Text is considered plain-text regardless of its encoding. To properly understand or process it the recipient must know what encoding was used; however, they need not know anything about the computer architecture that was used, or about the binary structures defined by whatever program created the data.
Perhaps the most common way of explicitly stating the specific encoding of plain text is with a MIME type.
For email and http, the default MIME type is "text/plain" -- plain text without markup.
Another MIME type often used in both email and http is "text/html; charset=UTF-8" -- plain text represented using UTF-8 character encoding with HTML markup.
Another common MIME type is "application/json" -- plain text represented using UTF-8 character encoding with JSON markup.
When a document is received without any explicit indication of the character encoding, some applications use charset detection to attempt to guess what encoding was used.
Control codes
reserves the first 32 codes for control characters known as the "C0 set": codes originally intended not to represent printable information, but rather to control devices that make use of ASCII, or to provide meta-information about data streams such as those stored on magnetic tape.
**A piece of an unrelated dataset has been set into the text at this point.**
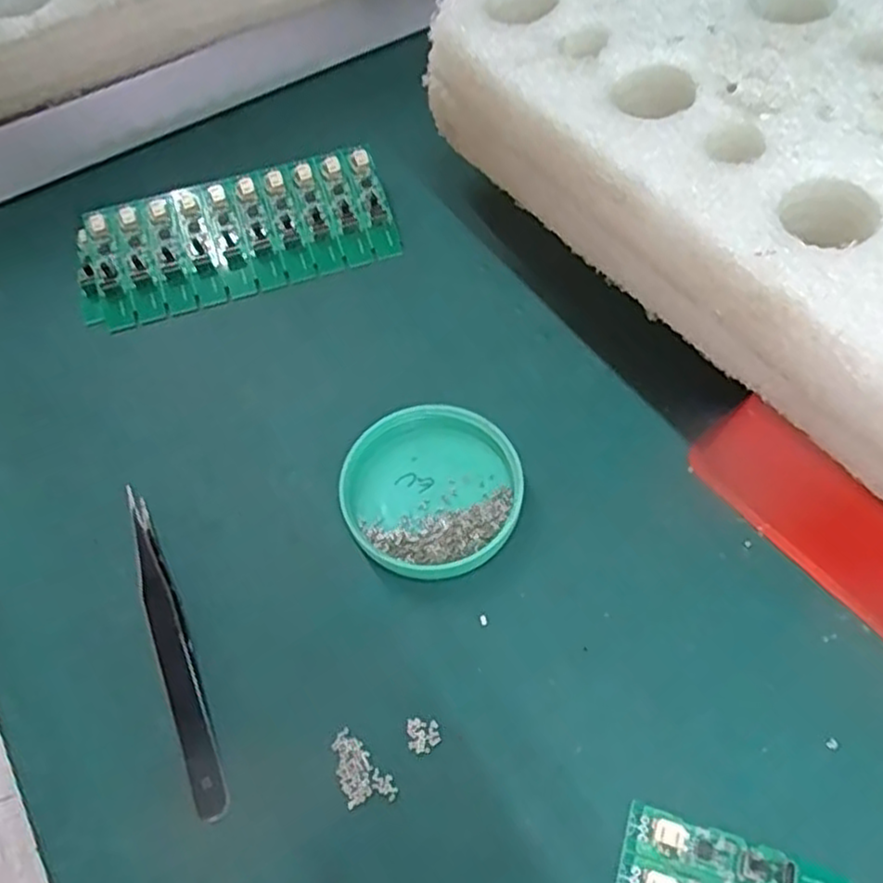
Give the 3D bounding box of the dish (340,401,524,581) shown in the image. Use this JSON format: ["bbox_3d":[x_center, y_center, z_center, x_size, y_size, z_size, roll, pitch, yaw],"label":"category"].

They include common characters like the newline and the tab character.In 8-bit character sets such as Latin-1 and the other ISO 8859 sets, the first 32 characters of the "upper half" are also control codes, known as the "C1 set". They are rarely used directly; when they turn up in documents which are ostensibly in an ISO 8859 encoding, their code positions generally refer instead to the characters at that position in a proprietary, system-specific encoding, such as Windows-1252 or Mac OS Roman, that use the codes to instead provide additional graphic characters.
Unicode defines additional control characters, including bi-directional text direction override characters and variation selectors to select alternate forms of CJK ideographs, emoji and other characters.